Opera diva, folk singer, classical piano virtuoso, French chanteuse, jazz improviser, new age and sacred music composer – to say that Armenian artist Lucineh Hovanissian is a musician is to say that Niagara is just a waterfall. Rarely have so many gifts been assembled in a single creative individual. All of them were on display this week at a remarkable concert at Trinity Cathedral in downtown Cleveland. Lucineh – who is shown here with the dean of Trinity Cathedral, the Rev. Tracey Lind – has been in residence at Trinity as one of this fall’s Creative Fusion artists. While there, she has engaged in literally dozens of community events, sharing her culture, concertizing, translating ancient Armenian sacred texts, and composing music for Trinity’s choir and its magnificent pipe organ.
Last Sunday, this new work, “Quo Vadis,” had its premiere at the 11:15 service at Trinity. And on Wednesday, Lucineh gave a solo concert in the sanctuary, as part of Trinity’s ongoing Brownbag Concert series, performing á capella, accompanying herself at the piano, and singing with organ accompaniment.
The program was remarkable in the diversity of musical choices and styles, but more remarkable in the range and depth and virtuosity of the performer’s skill. The first half was comprised of sacred and popular Armenian songs – some traditional, some newly arranged by Ms. Hovanissian. Lucineh began by singing a “Song for Sunrise,” a 12th century composition with each line starting with one of the 36 letters of the Armenian alphabet. Sort of a sung ABCDarium. She accompanied herself with two handbells.
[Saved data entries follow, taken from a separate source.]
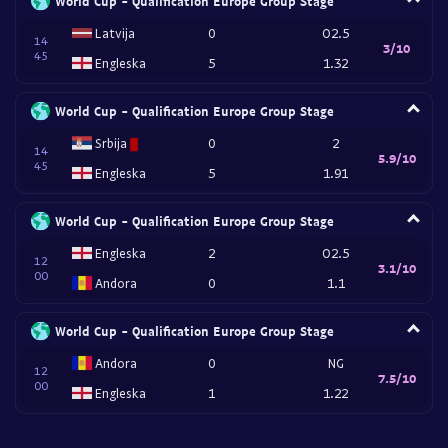
World Cup - Qualification Europe Group Stage
Latvija
0
O2.5
14
3/10
45
Engleska
5
1.32
World Cup - Qualification Europe Group Stage
Srbija
0
2
14
5.9/10
45
Engleska
5
1.91
World Cup - Qualification Europe Group Stage
Engleska
2
O2.5
12
3.1/10
00
Andora
0
1.1
World Cup - Qualification Europe Group Stage
Andora
0
NG
12
7.5/10
00
Engleska
1
1.22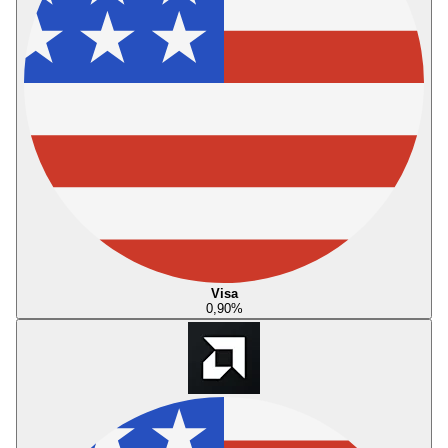
Visa
0,90
%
The second half was wonderfully virtuosic and contemporary; uniquely composed arrangements of sacred music by Fauré and Mozart were interwoven with ancient Greek and Armenian melodies and text, creating works of incredibly haunting beauty. She improvised on the piano with the Cathedral’s music director, Todd Wilson, on the organ. One work, “J `ai paiché” (“I Have Sinned”) combined a citation form Bach’s “Bourré” that she whistled, then sang, in French, a translated 10thcentury Armenian text from the Book of Lamentations. Soulful, passionate, and rich, it was a performance that Edith Piaf could not have surpassed.
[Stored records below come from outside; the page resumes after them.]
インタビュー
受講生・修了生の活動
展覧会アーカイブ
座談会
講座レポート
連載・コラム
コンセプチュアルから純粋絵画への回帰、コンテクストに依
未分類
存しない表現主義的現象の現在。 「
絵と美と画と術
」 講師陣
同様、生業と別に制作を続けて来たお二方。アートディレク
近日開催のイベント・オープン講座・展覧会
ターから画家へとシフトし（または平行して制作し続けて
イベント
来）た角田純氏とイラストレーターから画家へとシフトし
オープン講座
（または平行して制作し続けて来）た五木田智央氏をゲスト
To close her program, she played two works of her own composition – very modern, jazz and new age underscored with classical intent. “Quantum Tunnel” asked the universal question of who we are and where are we going, and the final work, “Alternating Light,” was dedicated to Nicola Tesla who, Ms. Hovanissian believes, found the answer in discovering alternating current that brings us the light that so pervades and supports our lives.
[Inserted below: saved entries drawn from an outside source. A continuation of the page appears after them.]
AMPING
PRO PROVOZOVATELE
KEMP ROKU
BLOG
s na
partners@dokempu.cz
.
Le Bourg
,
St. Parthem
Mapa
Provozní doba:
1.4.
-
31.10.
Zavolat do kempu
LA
After a standing ovation, Lucineh ran to the back of the cathedral and climbed the stairs to the organ loft where she offered an encore, “My Gift to Cleveland,” a rich and powerful rendering of the African spiritual “Deep River,” again accompanied on the organ by Todd Wilson. This was a concert of deep, deep cultural fusion. We thank Lucineh for bringing so many elements of the human spirit and creativity together for us in this truly international solo concert. It is an experience I will not forget.